MOSCOW. (RIA Novosti political commentator Dmitry Kosyrev) - U.S. Vice-President Joseph Biden has begun his trip to Georgia and Ukraine amid an opening barrage in the media: an open letter from Eastern European leaders to the U.S. administration was followed by something like a response in the form of a Sunday editorial in The Washington Post.
These two documents can help us to understand Biden's Georgian-Ukrainian diplomacy for what it deserves to be. Namely, as an attempt by the new administration to start sorting out the substantive part of the U.S. foreign policy crisis. The name of this part is Eastern Europe.
Eastern Europe and its role in everything that has happened in international relations would not have ranked as a problem (such as, say, Africa) if it had not been for the events that will soon be marking their first anniversary: Georgia's attack on South Ossetia on August 7-8, Russia's response, and the political twitches this war caused in international relations.
Let us go back one year: at first European and American media stubbornly stuck to the version that the attacker was Russia. Then Europeans began to realize that the reality was something different. Simply, a small country with a regime established by the U.S. was pushing two world powers toward war, and this within Europe.
At the same time, Ukraine (the second stop in Vice-President Biden's trip) represented by President Viktor Yushchenko supplied the aggressor with arms, and did it in secret from most of the political establishment of his own country. And Eastern European leaders - on the whole the same people that are now writing letters to Washington - acted as the main advocates and activists of the policy of "protecting Georgia."
But that was no policy any more. It was a plot to take advantage of the United States, to engineer for it if not a war, then at least a mighty crisis - on top of all the others (Iraq and Afghanistan), and this ahead of presidential elections. Generally speaking, such things are never forgiven.

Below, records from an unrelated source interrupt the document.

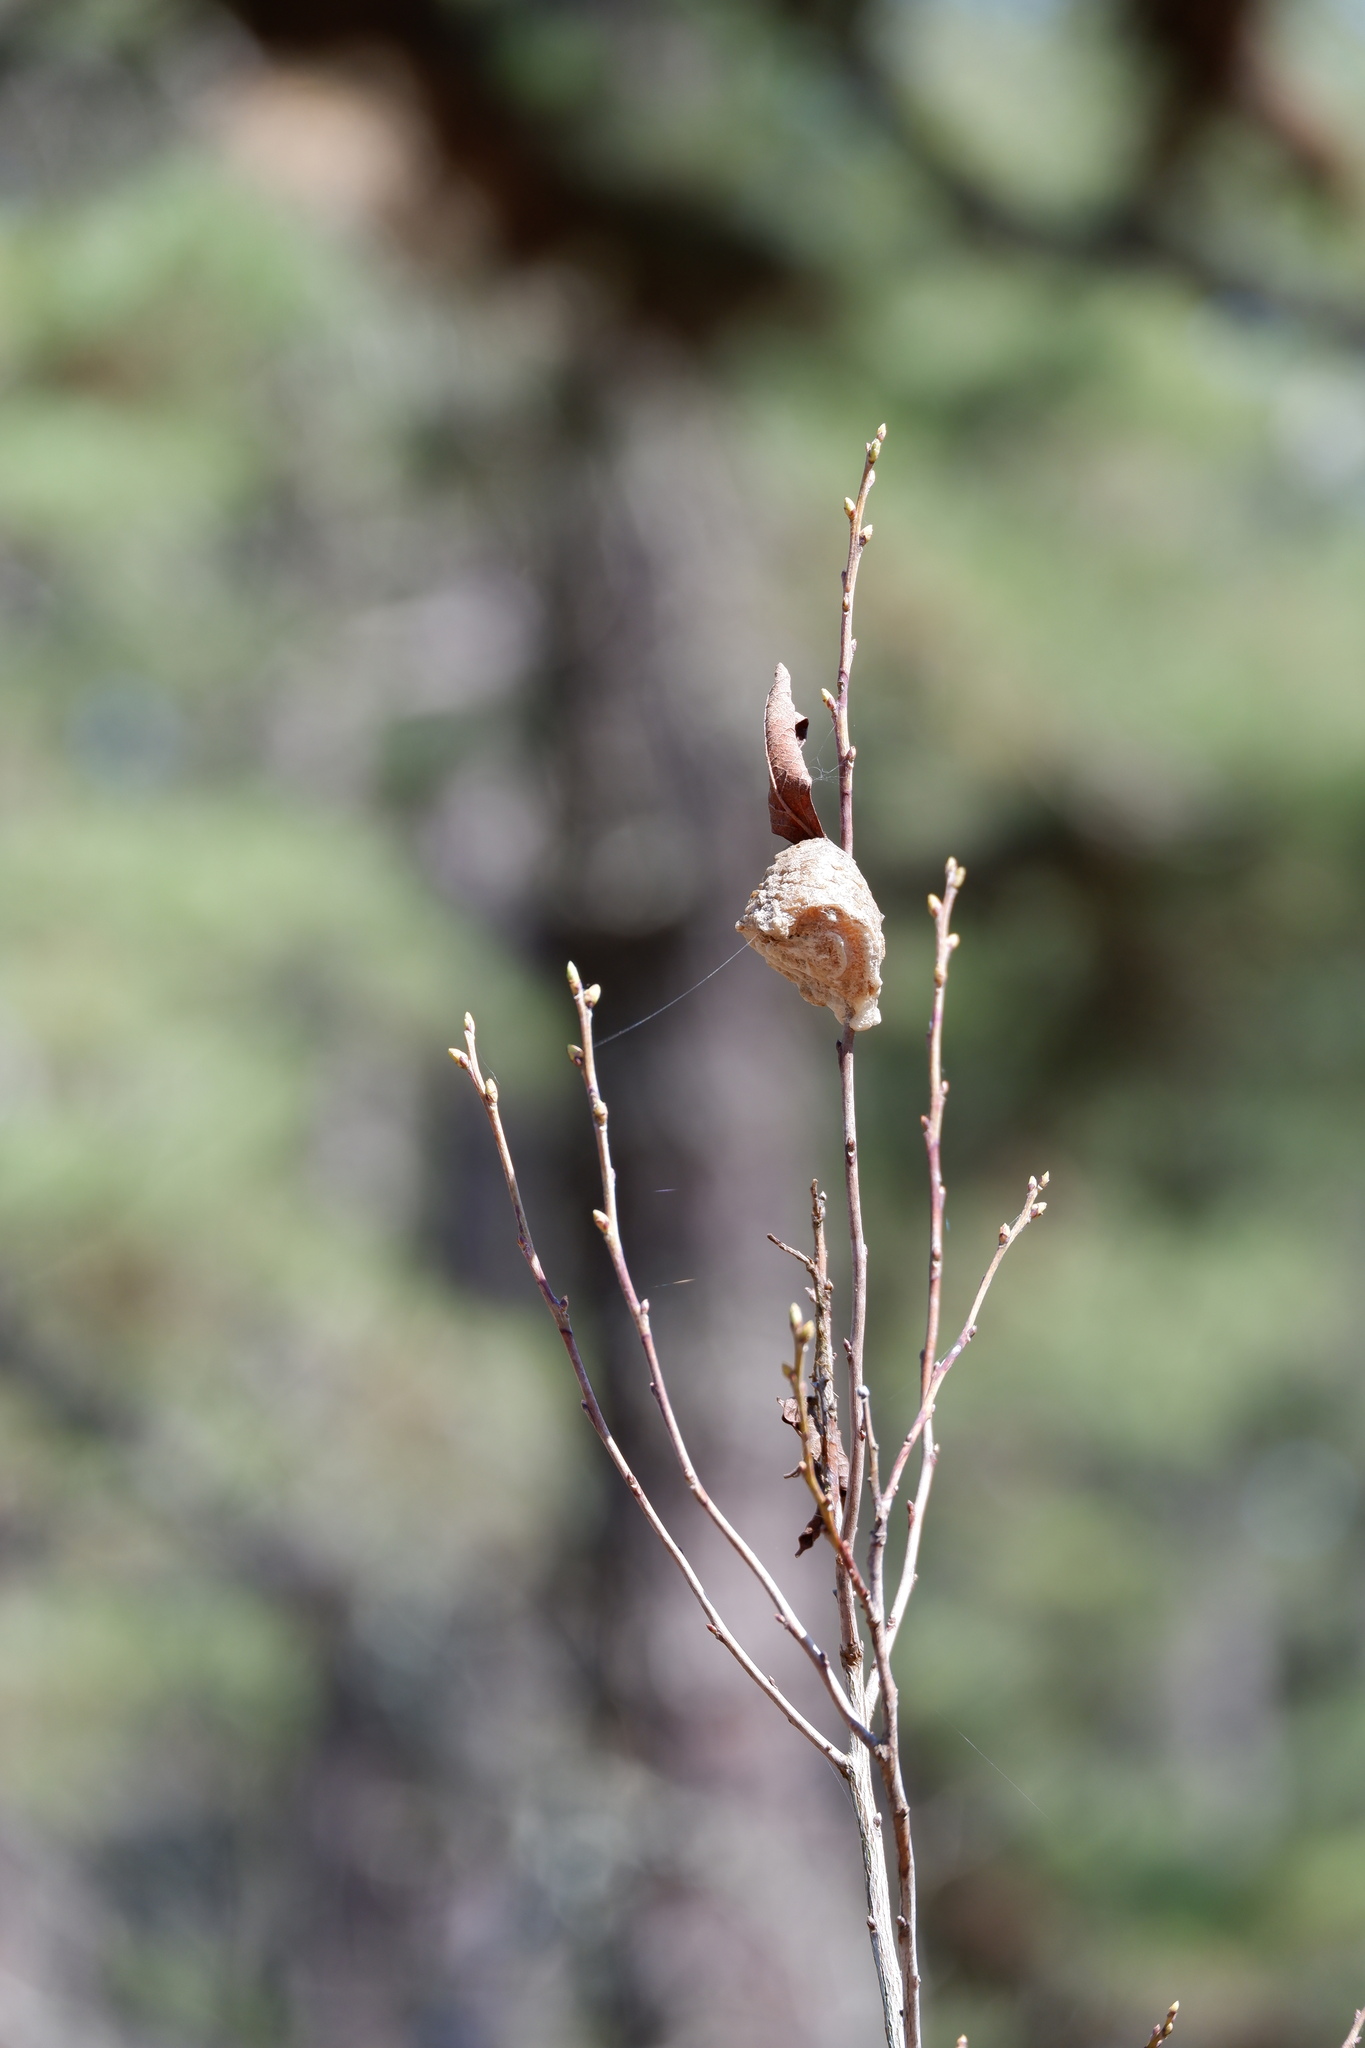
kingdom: Animalia
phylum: Arthropoda
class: Insecta
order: Mantodea
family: Mantidae
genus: Tenodera
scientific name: Tenodera sinensis
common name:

The letter penned by Eastern Europeans is a long document signed by former key leaders: Lech Walesa (Poland), Vaclav Havel (Czech Republic), Vaira Vike-Freiberga (Latvia), Valdas Adamkus (Lithuania) and many of the politicians. They call themselves the Atlanticists. They warn that U.S. popularity in their countries has waned, and new people are coming to power. The authors call for preserving this special link between Washington and the "new Europe," admitting Ukraine and Georgia into NATO, opposing Moscow's expanding influence, including by means of new pipelines bypassing Russia, and so on. Dmitry Medvedev's proposals concerning a new architecture for European security, they say, are plain horror that requires NATO's strengthening.
In general, this is an appeal to continue the policy Washington followed before Barack Obama, a policy that ended in the Georgian disaster.
Something similar is also taking place in the U.S. - a sharp ideological battle to mark out polar positions. It is led by neo-Conservatives, of the same mind with former Vice-President Dick Cheney, who are fiercely opposing even hints that Obama should pursue a foreign policy other than Cheney's. This is a rare situation in U.S. history, perhaps comparable only with the 1980s in the Soviet Union, years of ideological battles and attempts at renewal. And this dispute is only beginning.
Here is the message contained in The Washington Post editorial - a brief five-paragraph reply to the long message from Eastern Europeans. "The administration," the paper believes, "nonetheless should take the letter to heart, not as a rebuke but as encouragement. Nations clamoring for a stronger U.S. relationship, built on the ideals of freedom and alliance, are not so numerous that Washington can afford to take them for granted."
On the whole, the American thinking elite realizes that the former policy was unwise and dangerous. But the U.S. does not appear to have given rise to some new policy differing from the adventurism of the former administration and not being at the same time America's retreat.
In the same way, old-time thinkers in Eastern Europe are struggling to preserve the old line - no new Eastern European policy is in sight. And Russia, too, which has for many years been defending itself against the Bush-Cheney line, would do well by making its position clear not only on what it does not want its partners to do, but also on what it wants.
The opinions expressed in this article are the author's and do not necessarily represent those of RIA Novosti.